START Document excerpt

2018 Ford Focus Review

Christian Wardlaw | May 21, 2018

Introduction

Ford has announced that it is going to stop selling 4-door sedans in America. That means that the Fiesta, Fusion, and the Taurus will be dropped from the automaker’s lineup within a few years, if not sooner. The Focus will return for 2020, however, as a redesigned car in 5-door hatchback or wagon configuration. It will be wearing a crossover SUV costume.

Frankly, this is a wise move. The traditional car market is shrinking. People want more versatile and rugged vehicles that can handle whatever life happens to bring their way. Trunks represent a lifestyle limitation, and are increasingly shunned by Americans.

2018 Ford Focus Titanium front quarter left photoToday, the Focus lineup is diverse. You can get a sedan or a hatchback. The latter body style is further available with an electric drivetrain, in sport-tuned ST trim, and in performance-oriented RS trim equipped with 350 horsepower and all-wheel drive.

END Document excerpt
START The data

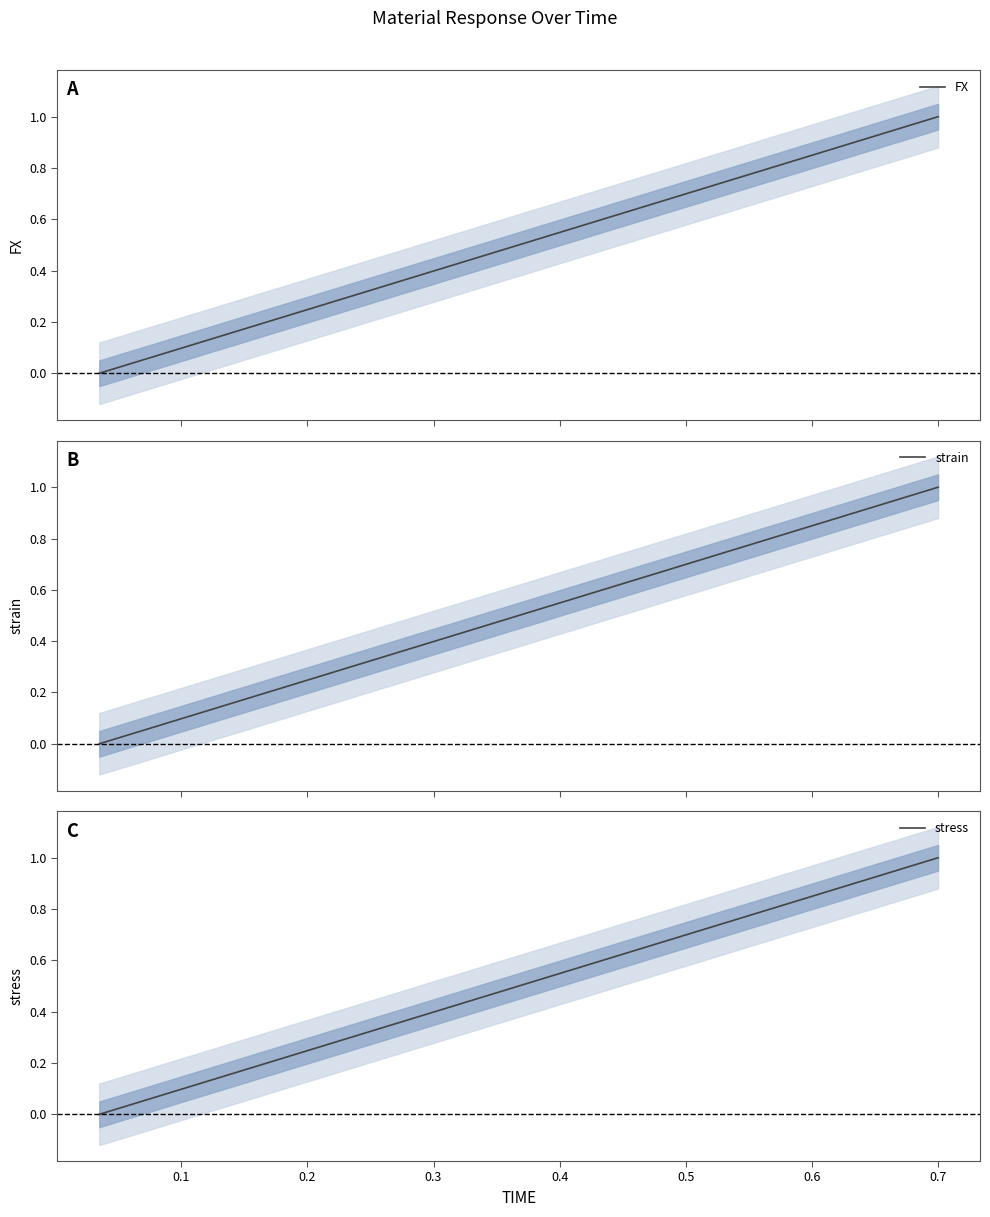

Reading left to right, what are all the values shown in this chart?

FX: 0.0	0.1	0.1	0.2	0.2	0.3	0.3	0.4	0.4	0.5	0.5	0.6	0.6	0.7	0.7	0.8	0.8	0.9	0.9	1.0
strain: 0.0	0.1	0.1	0.2	0.2	0.3	0.3	0.4	0.4	0.5	0.5	0.6	0.6	0.7	0.7	0.8	0.8	0.9	0.9	1.0
stress: 0.0	0.1	0.1	0.2	0.2	0.3	0.3	0.4	0.4	0.5	0.5	0.6	0.6	0.7	0.7	0.8	0.8	0.9	0.9	1.0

END The data

§ **What is expected**:
Could you echo the Ford Focus review word for word, starting with "2018 Ford Focus Review" and going on through "shunned by Americans."?

§ **Exercise result**:
2018 Ford Focus Review

Christian Wardlaw | May 21, 2018

Introduction

Ford has announced that it is going to stop selling 4-door sedans in America. That means that the Fiesta, Fusion, and the Taurus will be dropped from the automaker’s lineup within a few years, if not sooner. The Focus will return for 2020, however, as a redesigned car in 5-door hatchback or wagon configuration. It will be wearing a crossover SUV costume.

Frankly, this is a wise move. The traditional car market is shrinking. People want more versatile and rugged vehicles that can handle whatever life happens to bring their way. Trunks represent a lifestyle limitation, and are increasingly shunned by Americans.